Avishek Rakshit  |  Kolkata 

Narendra Modi
This is the second occasion on which the Prime Minister Modi has reached out to industrialists this month

Even while India has been struck with a host of crises ranging from Covid-19 outbreak, to cyclones, earthquake, fire and locust attacks, Prime Minister Narendra Modi said on Thursday that it was time for bold decisions and bold investments.

He urged industrialists to shun a conservative approach and adopt a plug-and-play model instead of a command-and-control one.

Speaking at the 95th Plenary session of the Indian Chamber of Commerce, Modi said, “This is not the time for command and control but plug and play; this is not the time to be conservative but time for bold decisions and approach”.

This is the second occasion on which the Prime Minister has reached out to industrialists this month and comes at a time when global ratings agency Standard & Poor's (S&P) has affirmed its rating on India's long-term foreign and local currency sovereign credit at the lowest investment grade with a stable outlook. It said that the country's economy remains “a long-term outperformer versus peers at a similar level of income”.

The rating agency projected the economy to contract by five per cent in the current financial year, but said it would grow by 8.5 per cent in 2021-22.

Modi stressed that the global Covid-19 situation, which is also haunting India, needs to be turned into an opportunity and the country needs to become self-reliant and opt for aggressive judicious import substitution. He also stressed on single-use plastic use especially in West Bengal terming that it will benefit the state develop its jute industry.

“We need to make it a turning point and form a self-reliant India. The country needs to stand on its own feet and we need to reduce dependence on imports. Eventually, we need to be on the lookout for exporting the items we have been able to import substitute”, he said.
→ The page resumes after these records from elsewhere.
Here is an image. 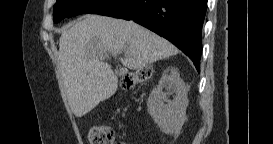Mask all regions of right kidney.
<instances>
[{
    "label": "right kidney",
    "mask_w": 273,
    "mask_h": 144,
    "mask_svg": "<svg viewBox=\"0 0 273 144\" xmlns=\"http://www.w3.org/2000/svg\"><path fill=\"white\" fill-rule=\"evenodd\" d=\"M187 91L188 87L179 73L172 69L171 74L163 76L158 87L150 94L147 102L149 113L164 133L178 134L182 129L187 119ZM171 92L176 94L172 101L167 98Z\"/></svg>",
    "instance_id": "right-kidney-1"
}]
</instances>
S&P, however, said the impact of the Covid-19 outbreak posed a significant challenge to the country’s economic growth trajectory. It said the economic growth and the fiscal situation of the Centre and states would improve by next year, and hoped the reforms initiated by the government would bear fruit in the long run.

Despite the country’s economic growth crashing to a 69-quarter low of 3.1 per cent in January-March 2019-20, Modi has asserted that India would return to high growth and assured of further reforms if the need be in consultation with the industry.

He stressed that the aspiration for self-reliance in manufacturing of medical equipment, defence, minerals, edible oils, fertilisers, electronics including chip manufacturing, solar panels, batteries and aviation has always been there and asked industrialists to jump the bandwagon to seize opportunities in developing sectors in the country.

“We have now made the coal and minerals sector competitive and industrialists now need to come forward”, he said.

Last month, as part of the Rs. 20 trillion financial package, finance minister, Nirmala Sitharaman ended the government’s monopoly in the coal sector by allowing commercial mining on a revenue-sharing basis. The move, according to the Centre, would introduce competition and transparency in an opaque sector haunted by legacy. In February 2018, the Centre had already approved auction for coal mines in the country for commercial mining.